For all of last weekend, I was on duty up north in Musanze, and then on to Rubavu. That duty was the need to kick start and participate in the process of identifying the country’s next Nyampinga.
Elsa Iradukunda is soon old news y’know …, well, at least in as far as the institution of Miss Rwanda is concerned.
I had a message for Iradukunda that unfortunately I wasn’t able to deliver to her at the Musanze auditions because during lunch, she sat so far away from me. I finally got my chance the next day, at the Dian Fossey Gorilla Hotel in Rubavu where we (journalists and the Miss Rwanda team) lodged for the night before auditions the following day.
My word to her was that if it were I in her shoes, I wouldn’t have allowed to take part in the process of anointing my successor. How can I?

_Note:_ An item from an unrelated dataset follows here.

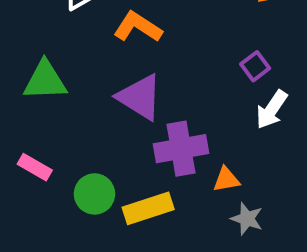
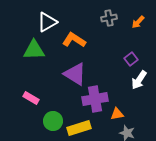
green triangle: (45, 81) -> (34, 50), moved
pink rectangle: (35, 167) -> (31, 98), moved

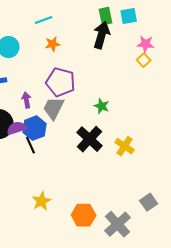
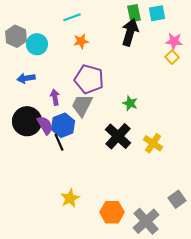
purple semicircle: (16, 128) -> (45, 125), turned 78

I further said that if, like her, I was called upon to hug and smile at Miss Rwanda hopefuls while my own reign is nearing its end, I would instead box or slap them hard across the face. Yes, I am that allergic to competition and usurpation of my hard-earned privileges.
Musanze was where it all started (the auditions, I mean), but that place can pass for now, seeing as it easily is the most mentioned district in the not-so-short and equally not-so-long lifespan of this column.
That leaves us with Rubavu, or Gisenyi, for those who are slow to let g of the past.
Gisenyi is great, and Gisenyi could as well be referred to as “Goma”, or “DRC”, if just on account of the rate at which you will hear people speak Swahili with a heavy Lingala accent.
For not only is this a classical beach front town, it also is a borderline one. It’s one and the same place with Goma, although the early colonialists in this neck of the woods decided otherwise by drawing an imaginary line cutting through the two towns like a bread knife through cake.
Rubavu is home to many things; meticulous and majestic boulevards, verdant hills, some old, classic colonial style mansions and villas and manor houses; it is also home to sambaza fish.
Rubavu further boasts pitch black and fertile volcanic soils that make tilling of the soil an enviably cool profession.
The town brims with tourism and hospitality-leaning businesses, and some of the coziest hotel swimming pools in the country, which is something of an irony because if there is one nook of the country that does not really need artificial water bodies, it is Rubavu.